Given task A: Arrange the listing below as a numbered list, from its first line through the line holding "genus: Isachne", inclusive, and leave out blank lines.

Passage to read:
------------------------------------------------

Healthy guilt alerts us to our mortality, to the pain and hurt that we might be cursing to other people, to the social and cultural standards that we may have crossed. And it can help direct our behavior
— Sahaj Kaur Kohli

Being thankful and appreciating every moment in my life now, as it is, with appreciation to my mother and everyone that enabled me to be here—is healthy. 

But then comes the unhealthy guilt. 

The kind of guilt that makes us want to change our values—whether they be success, determination, self-actualization and more. Oftentimes this guilt is chronic and long-term and it has the potential to hold us back from reaching these values.

“It kind of encourages us to distrust our own needs and wants, especially if they differ from the people around us and our immigrant parents,” Kaur Kohli continued.

Instead of letting guilt modify our self worth out of fear of disappointing our parents, it should be seen as a warning sign.

But especially for daughters, because the possibility of seeing that unhealthy guilt as a reason to change our values is far greater. Our already present responsibilities, and the fear of taking our parents' struggle for granted and invalidating their journeys are the perfect recipe for developing an unhealthy amount of guilt. 

Sometimes parents also actively reinforce the feelings of guilt through disapproval.

------------------------------------------------

Given task B: Return the part of the passage on guilt above that runs between "But then comes" and "amount of guilt.", inclusive, copied word for word.

------------------------------------------------

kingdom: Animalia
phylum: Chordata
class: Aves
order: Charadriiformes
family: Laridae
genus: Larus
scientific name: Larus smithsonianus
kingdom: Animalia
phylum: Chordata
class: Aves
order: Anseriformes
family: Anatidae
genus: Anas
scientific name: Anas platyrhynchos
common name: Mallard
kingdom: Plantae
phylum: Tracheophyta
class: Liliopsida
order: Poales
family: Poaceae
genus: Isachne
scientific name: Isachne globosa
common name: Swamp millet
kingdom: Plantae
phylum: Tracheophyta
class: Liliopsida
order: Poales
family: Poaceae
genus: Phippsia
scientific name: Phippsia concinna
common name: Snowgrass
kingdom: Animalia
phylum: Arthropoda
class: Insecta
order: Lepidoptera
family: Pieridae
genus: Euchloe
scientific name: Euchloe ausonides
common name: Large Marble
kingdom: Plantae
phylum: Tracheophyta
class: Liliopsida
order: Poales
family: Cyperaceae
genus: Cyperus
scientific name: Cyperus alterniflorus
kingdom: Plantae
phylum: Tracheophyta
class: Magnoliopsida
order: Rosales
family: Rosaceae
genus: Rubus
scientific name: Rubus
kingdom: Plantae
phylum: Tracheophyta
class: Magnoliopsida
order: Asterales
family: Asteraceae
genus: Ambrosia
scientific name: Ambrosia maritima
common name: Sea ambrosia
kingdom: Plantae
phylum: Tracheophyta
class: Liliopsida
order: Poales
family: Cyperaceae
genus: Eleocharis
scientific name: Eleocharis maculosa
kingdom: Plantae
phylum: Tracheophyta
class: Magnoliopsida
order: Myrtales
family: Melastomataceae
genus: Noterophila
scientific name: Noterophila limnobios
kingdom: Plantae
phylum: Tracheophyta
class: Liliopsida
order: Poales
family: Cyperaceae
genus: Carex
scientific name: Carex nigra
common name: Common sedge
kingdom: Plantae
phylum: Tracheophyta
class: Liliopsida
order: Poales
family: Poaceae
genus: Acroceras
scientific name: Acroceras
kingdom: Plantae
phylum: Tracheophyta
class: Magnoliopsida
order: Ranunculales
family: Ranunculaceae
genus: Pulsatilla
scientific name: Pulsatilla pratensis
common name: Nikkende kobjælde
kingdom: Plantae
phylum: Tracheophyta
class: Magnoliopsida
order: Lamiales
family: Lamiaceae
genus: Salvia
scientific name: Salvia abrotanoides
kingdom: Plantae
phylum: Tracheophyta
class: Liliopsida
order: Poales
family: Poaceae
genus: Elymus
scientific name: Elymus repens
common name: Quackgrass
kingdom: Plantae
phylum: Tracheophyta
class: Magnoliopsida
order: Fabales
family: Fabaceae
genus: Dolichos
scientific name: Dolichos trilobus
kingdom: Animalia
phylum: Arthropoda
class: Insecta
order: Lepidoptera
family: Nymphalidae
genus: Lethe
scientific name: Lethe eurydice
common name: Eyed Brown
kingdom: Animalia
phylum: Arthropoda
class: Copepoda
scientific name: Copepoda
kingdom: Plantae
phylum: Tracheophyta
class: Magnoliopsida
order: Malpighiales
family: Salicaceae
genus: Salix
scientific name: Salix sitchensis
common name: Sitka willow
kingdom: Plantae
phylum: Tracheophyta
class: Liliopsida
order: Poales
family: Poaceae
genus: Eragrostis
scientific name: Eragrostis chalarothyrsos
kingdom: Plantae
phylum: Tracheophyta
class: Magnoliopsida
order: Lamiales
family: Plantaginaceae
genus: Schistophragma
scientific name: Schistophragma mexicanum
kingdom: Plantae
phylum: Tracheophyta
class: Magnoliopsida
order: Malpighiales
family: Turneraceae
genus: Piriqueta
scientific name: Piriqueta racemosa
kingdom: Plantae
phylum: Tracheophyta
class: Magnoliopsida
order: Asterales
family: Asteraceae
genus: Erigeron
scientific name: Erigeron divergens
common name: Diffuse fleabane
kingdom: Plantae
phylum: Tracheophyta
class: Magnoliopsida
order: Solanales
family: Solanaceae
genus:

------------------------------------------------

Exercise solution A:
1. kingdom: Animalia
2. phylum: Chordata
3. class: Aves
4. order: Charadriiformes
5. family: Laridae
6. genus: Larus
7. scientific name: Larus smithsonianus
8. kingdom: Animalia
9. phylum: Chordata
10. class: Aves
11. order: Anseriformes
12. family: Anatidae
13. genus: Anas
14. scientific name: Anas platyrhynchos
15. common name: Mallard
16. kingdom: Plantae
17. phylum: Tracheophyta
18. class: Liliopsida
19. order: Poales
20. family: Poaceae
21. genus: Isachne

Exercise solution B:
But then comes the unhealthy guilt. 

The kind of guilt that makes us want to change our values—whether they be success, determination, self-actualization and more. Oftentimes this guilt is chronic and long-term and it has the potential to hold us back from reaching these values.

“It kind of encourages us to distrust our own needs and wants, especially if they differ from the people around us and our immigrant parents,” Kaur Kohli continued.

Instead of letting guilt modify our self worth out of fear of disappointing our parents, it should be seen as a warning sign.

But especially for daughters, because the possibility of seeing that unhealthy guilt as a reason to change our values is far greater. Our already present responsibilities, and the fear of taking our parents' struggle for granted and invalidating their journeys are the perfect recipe for developing an unhealthy amount of guilt.